Cell-penetrating peptides (CPPs) translocate into the cell as various biologically active conjugates and possess numerous biomedical applications. Several machine learning (ML)-based predictors have been proposed in the past, but most focus on identifying only CPPs. In 2018, we proposed a two-layer predictor called MLCPP to predict CPPs and their strength simultaneously.

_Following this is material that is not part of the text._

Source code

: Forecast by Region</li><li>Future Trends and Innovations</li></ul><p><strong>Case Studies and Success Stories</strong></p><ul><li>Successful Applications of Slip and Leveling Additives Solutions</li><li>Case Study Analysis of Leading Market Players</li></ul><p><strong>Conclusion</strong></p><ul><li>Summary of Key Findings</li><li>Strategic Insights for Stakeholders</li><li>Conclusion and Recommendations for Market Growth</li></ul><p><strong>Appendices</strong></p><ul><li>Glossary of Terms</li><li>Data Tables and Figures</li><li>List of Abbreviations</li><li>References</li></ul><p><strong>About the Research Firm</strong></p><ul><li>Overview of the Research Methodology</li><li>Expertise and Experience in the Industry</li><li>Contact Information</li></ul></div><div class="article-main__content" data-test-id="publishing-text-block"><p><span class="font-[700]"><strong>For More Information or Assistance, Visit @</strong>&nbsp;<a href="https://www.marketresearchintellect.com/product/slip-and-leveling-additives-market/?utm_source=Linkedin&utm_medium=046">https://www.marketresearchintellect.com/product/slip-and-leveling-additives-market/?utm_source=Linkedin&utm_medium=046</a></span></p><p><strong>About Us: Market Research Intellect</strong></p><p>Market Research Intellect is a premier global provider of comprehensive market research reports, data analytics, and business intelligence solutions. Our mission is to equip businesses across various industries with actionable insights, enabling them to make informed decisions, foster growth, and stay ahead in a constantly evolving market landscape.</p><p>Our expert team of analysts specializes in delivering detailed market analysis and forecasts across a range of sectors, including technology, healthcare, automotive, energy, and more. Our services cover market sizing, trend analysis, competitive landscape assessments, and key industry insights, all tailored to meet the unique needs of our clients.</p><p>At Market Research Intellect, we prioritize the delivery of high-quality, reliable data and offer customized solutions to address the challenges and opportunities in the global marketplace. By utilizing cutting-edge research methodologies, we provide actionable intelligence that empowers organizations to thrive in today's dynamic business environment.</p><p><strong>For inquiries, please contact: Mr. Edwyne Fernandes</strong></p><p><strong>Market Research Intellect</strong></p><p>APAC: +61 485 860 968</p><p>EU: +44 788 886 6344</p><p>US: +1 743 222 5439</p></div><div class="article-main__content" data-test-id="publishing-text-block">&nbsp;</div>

Although the research community widely accessed MLCPP, the prediction quality needed further improvement to enhance the practical application. So, we developed an updated version of MLCPP, called MLCPP 2.0, an interpretable stacking model for accurately identifying CPP and its strength. We updated the benchmarking dataset, explored 17 different sequence-based feature encoding algorithms, and utilized seven different conventional ML classifiers. Specifically, we constructed several baseline models using multiple 10-fold cross-validation whose predicted probability values were merged and treated as a new feature vector. A feature selection technique was employed and selected features were fed into the appropriate classifier for the construction of an effective stacked model. Our analysis revealed that 80 and 40 baseline models are essential for MLCPP 2.0 performance for accurately identifying CPP and its strength, respectively. Analytical results showed that MLCPP 2.0 achieved excellent performance on the independent test set, significantly outperforming the existing state-of-the-art predictors.
We believe MLCPP 2.0 will provide essential advances in discovering novel CPPs and facilitate the hypothesis-driven experimental design.